阅读文章:
....
原创

spark读取GBK文件的方法

spark读取GBK文件乱码

spark的textFile方法默认写死了读UTF-8格式的文件,读其他格式的文件则会显示乱码。如下面的代码所示


object Test2 {
  def main(args: Array[String]): Unit = {
    val spark = SparkSession
      .builder
      .appName("PowerLeo")
      .master("local[*]")
      .enableHiveSupport()
      .getOrCreate()
    spark.sparkContext.setLogLevel("WARN")

    val sc = spark.sparkContext

    val fileRdd = sc.textFile("file:///C:\\Users\\leo\\Desktop\\20190704\\bigdata_buy2_fq_2019_07_04.DAT")
    fileRdd.foreach(println(_))

    spark.stop()
  }
}

结果截图:

spark

解决方法


object Test2 {
  def main(args: Array[String]): Unit = {
    val spark = SparkSession
      .builder
      .appName("PowerLeo")
      .master("local[*]")
      .enableHiveSupport()
      .getOrCreate()
    spark.sparkContext.setLogLevel("WARN")

    val sc = spark.sparkContext

    //val fileRdd = sc.textFile("file:///C:\\Users\\leo\\Desktop\\20190704\\bigdata_buy2_fq_2019_07_04.DAT")
    //val fileRdd = transfer(sc, "file:///C:\\Users\\leo\\Desktop\\20190704\\bigdata_buy2_fq_2019_07_04.DAT")
    val fileRdd = loadFileToRdd(sc,"file:///C:\\\\Users\\\\leo\\\\Desktop\\\\20190704\\\\bigdata_buy2_fq_2019_07_04.DAT")

    fileRdd.foreach(println(_))

    spark.stop()
....
所给材料:
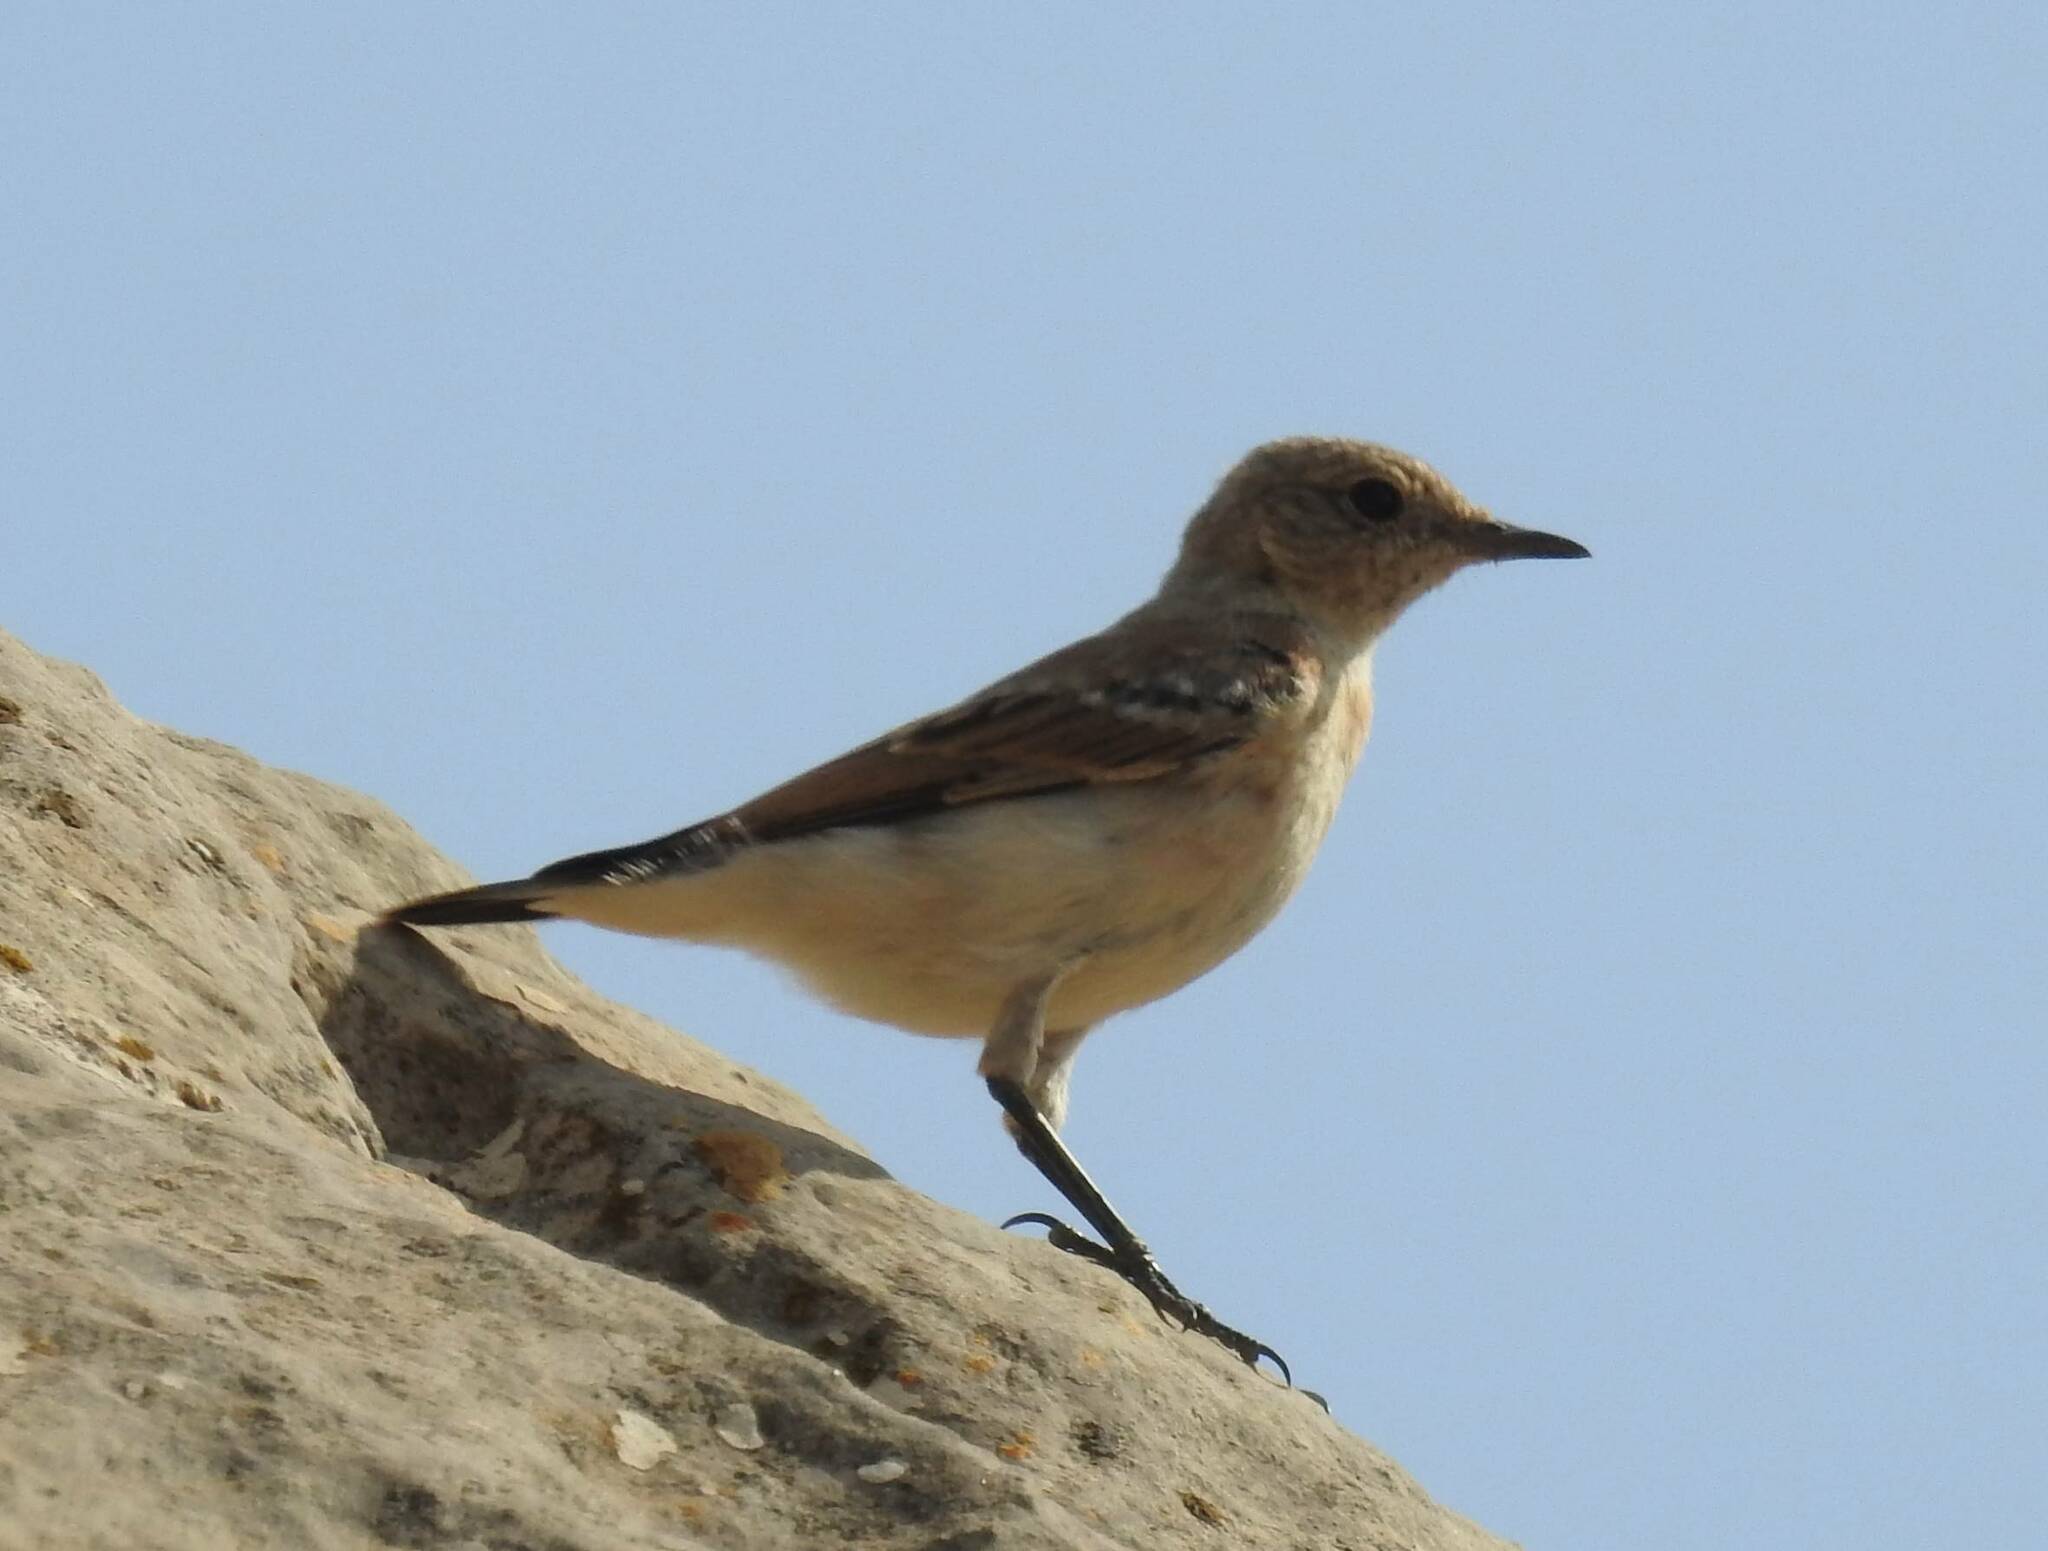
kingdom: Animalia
....
练习说明:
a - 根据关于Spark读取GBK文件的文章，textFile方法默认只能读取哪种格式的文件？
b - 接着关于Spark读取GBK文件的文章最后一行往下写。

参考答案:
a - UTF-8格式的文件。

b -
  }

  def transfer(sc: SparkContext, path: String): RDD[String] = {
    sc.hadoopFile(path, classOf[TextInputFormat], classOf[LongWritable], classOf[Text], 1)
      .map(p => new String(p._2.getBytes, 0, p._2.getLength, "GBK"))
  }

  /**
    *
    * @param sc       spark context 上下文
    * @param path     文件读取路径
    * @param encoding 文件编码
    * @return (文件路径名,文件行内容)
    */
  def loadFileToRdd(sc: SparkContext, path: String, encoding: String = "GBK"): RDD[(String, String, Int)] = {
    sc.hadoopFile[LongWritable, Text, TextInputFormat](path)
      .asInstanceOf[HadoopRDD[LongWritable, Text]]
      .mapPartitionsWithInputSplit((inputSplit: InputSplit, iterator: Iterator[(LongWritable, Text)]) => {
        val file = inputSplit.asInstanceOf[FileSplit]
        iterator.filter(x => x._2 != null).map(x => {
          (file.getPath.getName, new String(x._2.getBytes, 0, x._2.getLength, encoding), 1)
        })
      })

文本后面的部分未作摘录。